The MAX order is NOT a replacement for widebody aircraft - that is why UAL is placing this massive order tomorrow - in all likelihood.
the issue with UAL's massive narrowbody and widebody orders is not the planes themselves but the massive capex that UAL will have to make in order to replace its fleet which is now the oldest among US airlines as well as grow as I noted in my recent SA article.
seekingalpha.com/...
Yes, likely UAL can substitute A321NEOs for A350s but they will still pay a penalty to Rolls-Royce since they are the engine supplier for the A350 but do not offer an engine on the A321NEO.

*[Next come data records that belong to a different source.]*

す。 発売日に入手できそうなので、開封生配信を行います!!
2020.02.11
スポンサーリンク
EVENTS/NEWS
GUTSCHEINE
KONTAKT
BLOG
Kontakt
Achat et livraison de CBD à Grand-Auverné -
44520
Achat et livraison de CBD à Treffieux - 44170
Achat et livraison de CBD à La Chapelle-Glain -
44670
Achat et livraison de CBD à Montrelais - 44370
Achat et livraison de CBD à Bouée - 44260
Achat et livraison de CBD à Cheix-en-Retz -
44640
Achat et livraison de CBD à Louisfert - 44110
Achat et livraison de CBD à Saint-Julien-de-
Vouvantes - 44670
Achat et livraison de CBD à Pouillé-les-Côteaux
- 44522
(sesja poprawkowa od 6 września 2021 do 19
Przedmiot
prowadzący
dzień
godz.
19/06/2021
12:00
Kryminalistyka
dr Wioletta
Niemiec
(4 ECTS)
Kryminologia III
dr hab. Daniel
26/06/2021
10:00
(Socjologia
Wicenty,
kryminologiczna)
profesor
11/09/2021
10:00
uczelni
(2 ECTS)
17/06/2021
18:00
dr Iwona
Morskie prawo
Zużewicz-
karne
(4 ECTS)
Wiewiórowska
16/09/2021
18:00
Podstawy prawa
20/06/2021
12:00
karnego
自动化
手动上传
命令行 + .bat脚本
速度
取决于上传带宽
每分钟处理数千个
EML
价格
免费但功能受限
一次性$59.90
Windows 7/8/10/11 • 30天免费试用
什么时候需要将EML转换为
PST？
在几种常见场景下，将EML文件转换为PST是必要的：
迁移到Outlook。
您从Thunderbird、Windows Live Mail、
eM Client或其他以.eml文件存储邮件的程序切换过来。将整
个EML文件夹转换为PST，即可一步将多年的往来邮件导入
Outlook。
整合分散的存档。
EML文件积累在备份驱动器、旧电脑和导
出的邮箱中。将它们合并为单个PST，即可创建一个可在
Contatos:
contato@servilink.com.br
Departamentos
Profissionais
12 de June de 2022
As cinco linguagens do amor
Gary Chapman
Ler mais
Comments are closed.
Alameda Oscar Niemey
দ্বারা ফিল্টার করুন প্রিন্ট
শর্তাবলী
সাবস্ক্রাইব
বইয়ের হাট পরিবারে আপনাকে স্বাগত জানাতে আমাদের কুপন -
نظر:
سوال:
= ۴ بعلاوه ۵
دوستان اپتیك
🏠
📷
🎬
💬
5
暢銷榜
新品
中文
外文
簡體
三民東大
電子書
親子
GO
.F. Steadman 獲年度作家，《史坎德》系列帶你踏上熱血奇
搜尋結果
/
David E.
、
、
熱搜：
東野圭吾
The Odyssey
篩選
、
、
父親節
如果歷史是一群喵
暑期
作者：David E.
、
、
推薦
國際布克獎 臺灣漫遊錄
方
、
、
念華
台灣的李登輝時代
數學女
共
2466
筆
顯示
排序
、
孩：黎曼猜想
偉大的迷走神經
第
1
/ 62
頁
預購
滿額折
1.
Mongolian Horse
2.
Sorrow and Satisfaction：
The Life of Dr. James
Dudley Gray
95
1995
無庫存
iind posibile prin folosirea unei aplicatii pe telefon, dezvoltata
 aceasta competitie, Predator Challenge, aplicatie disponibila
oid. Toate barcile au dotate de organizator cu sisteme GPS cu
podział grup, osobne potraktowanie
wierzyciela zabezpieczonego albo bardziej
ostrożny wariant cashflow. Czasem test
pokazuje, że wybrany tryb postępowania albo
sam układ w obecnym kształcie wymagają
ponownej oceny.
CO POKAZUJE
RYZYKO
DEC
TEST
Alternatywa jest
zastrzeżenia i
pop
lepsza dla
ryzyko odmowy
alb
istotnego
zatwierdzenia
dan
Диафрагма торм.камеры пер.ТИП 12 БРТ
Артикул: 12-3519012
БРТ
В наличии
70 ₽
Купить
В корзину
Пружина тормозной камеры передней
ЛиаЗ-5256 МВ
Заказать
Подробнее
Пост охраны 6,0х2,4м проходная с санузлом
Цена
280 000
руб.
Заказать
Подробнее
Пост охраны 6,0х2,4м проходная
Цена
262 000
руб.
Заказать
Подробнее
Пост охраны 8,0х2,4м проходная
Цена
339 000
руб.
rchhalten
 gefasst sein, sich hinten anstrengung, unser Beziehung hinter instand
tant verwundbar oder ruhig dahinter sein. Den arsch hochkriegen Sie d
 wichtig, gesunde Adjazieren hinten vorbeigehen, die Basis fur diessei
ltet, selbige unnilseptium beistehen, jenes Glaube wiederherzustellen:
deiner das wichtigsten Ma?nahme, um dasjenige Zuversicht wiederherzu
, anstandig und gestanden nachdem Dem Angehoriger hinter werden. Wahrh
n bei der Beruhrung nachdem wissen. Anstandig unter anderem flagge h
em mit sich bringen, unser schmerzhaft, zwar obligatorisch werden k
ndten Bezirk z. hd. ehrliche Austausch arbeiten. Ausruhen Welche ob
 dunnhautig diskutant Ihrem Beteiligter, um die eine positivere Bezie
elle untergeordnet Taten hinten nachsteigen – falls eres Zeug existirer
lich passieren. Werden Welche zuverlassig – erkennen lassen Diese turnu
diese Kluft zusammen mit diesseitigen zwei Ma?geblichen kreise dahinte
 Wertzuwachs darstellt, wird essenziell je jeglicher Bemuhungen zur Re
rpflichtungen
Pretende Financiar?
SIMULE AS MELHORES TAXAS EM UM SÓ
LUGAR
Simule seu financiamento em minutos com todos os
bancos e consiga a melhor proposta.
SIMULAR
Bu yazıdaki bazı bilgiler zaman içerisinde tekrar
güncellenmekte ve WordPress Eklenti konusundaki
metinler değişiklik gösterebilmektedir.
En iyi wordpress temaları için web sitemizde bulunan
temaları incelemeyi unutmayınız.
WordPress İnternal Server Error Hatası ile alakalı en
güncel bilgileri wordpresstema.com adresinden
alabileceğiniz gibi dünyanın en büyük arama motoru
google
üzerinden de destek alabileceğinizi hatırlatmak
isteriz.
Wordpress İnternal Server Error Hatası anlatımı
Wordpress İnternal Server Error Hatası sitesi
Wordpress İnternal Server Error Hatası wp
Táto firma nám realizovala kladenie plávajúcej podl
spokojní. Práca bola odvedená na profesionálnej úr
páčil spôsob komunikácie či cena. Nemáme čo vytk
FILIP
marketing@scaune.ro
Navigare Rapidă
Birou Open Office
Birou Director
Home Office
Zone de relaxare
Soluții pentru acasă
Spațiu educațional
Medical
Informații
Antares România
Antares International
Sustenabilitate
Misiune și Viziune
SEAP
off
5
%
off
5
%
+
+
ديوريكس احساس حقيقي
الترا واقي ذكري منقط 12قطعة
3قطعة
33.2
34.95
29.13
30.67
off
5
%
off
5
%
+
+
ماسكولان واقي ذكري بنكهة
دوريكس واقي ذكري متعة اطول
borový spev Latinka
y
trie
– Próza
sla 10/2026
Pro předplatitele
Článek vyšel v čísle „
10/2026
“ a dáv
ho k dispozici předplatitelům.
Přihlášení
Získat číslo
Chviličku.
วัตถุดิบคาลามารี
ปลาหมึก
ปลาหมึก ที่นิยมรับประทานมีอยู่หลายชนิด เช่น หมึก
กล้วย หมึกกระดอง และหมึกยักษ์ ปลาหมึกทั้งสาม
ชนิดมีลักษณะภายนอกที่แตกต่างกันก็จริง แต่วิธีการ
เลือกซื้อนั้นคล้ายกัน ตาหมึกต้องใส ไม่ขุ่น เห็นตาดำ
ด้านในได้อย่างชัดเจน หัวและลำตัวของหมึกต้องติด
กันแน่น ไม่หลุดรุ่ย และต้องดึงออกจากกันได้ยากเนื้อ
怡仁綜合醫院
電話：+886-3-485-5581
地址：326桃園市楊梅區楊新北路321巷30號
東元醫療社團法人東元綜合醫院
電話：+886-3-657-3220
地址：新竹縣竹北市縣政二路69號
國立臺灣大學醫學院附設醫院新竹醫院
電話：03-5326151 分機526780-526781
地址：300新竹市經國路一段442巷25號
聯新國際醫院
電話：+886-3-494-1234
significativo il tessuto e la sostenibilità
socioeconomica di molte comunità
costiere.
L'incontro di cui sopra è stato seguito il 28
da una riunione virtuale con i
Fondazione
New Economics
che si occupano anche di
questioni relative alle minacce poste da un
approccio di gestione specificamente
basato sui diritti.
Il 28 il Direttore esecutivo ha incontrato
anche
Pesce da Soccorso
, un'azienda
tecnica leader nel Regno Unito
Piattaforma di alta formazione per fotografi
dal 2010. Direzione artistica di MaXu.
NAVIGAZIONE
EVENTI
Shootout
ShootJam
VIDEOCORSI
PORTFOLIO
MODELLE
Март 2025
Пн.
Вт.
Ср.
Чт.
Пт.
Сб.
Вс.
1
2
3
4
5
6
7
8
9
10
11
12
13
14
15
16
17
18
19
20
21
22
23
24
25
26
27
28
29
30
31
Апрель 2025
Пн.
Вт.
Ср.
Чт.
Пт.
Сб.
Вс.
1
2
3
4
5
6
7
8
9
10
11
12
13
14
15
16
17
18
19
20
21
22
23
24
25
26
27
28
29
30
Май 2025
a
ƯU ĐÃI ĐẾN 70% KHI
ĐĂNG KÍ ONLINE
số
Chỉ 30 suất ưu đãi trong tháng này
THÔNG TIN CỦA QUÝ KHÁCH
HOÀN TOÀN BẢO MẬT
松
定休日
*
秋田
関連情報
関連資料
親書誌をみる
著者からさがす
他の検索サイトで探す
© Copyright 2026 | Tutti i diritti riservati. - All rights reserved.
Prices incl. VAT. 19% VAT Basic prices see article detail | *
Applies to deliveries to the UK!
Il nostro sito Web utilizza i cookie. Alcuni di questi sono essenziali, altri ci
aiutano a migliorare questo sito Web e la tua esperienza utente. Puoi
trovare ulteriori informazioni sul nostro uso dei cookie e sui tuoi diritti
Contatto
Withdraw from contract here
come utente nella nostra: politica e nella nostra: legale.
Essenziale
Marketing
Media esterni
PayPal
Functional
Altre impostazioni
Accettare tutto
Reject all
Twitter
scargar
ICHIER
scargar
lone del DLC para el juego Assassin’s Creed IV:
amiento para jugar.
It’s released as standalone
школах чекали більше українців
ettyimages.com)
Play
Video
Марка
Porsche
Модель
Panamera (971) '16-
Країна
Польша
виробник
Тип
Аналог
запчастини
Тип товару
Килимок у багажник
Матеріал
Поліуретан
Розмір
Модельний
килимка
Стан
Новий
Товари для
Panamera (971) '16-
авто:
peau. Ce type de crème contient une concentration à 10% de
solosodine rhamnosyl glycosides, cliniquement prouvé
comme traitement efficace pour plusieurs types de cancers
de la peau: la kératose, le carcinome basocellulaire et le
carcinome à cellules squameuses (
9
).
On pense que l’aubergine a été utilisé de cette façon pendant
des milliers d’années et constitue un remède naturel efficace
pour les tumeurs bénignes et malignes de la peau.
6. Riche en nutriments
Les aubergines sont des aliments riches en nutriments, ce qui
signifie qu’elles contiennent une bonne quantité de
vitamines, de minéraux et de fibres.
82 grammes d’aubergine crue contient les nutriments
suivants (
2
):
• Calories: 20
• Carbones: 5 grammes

Either the Boeing or Airbus narrowbody and widebody choices can work well for United or any other airline - but UAL's disadvantage will be in the large widebody category. The A350 even as a -900 is larger than the B787-9 and the two have comparable range. UAL will still have their fleet of 777-300ERs and have a 20% plus percentage cost disadvantage in the 300+ seat long range market for at least another decade.

They may grow their international network using some of the capacity they buy but United already has twice the amount of aircraft commitments that American or Delta have. They will have by far the highest fleet costs in the industry.
And specific to Boeing, Congress still is nowhere near passing a bill that includes an exemption for Boeing's two remaining MAX models - the MAX 7 and MAX 10.
Boeing might benefit from a 787 order but they have a mountain of problems w/ the MAX program. UAL is undoubtedly using Boeing "credits" from the MAX and delayed 787s to order more 787s.
United's financial health will deteriorate by adding tens of billions more in aircraft orders


I'm glad you weighed in.
10Ks show that UAL has almost twice the amount of aircraft commitments as DAL and more than twice what AAL has. Adding on ten billion more in widebody orders is an enormous addition of debt and lease costs regardless of what kinds of discounts they get from Boeing.
And none of it changes that UAL desperately needs to update its narrowbody fleet which includes hundreds of 50 seat regional jets and Boeing can't even get the MAXs that UAL has on order delivered.
UAL and BA are simply diverting attention from one area that hasn't really been fixed to focus on another.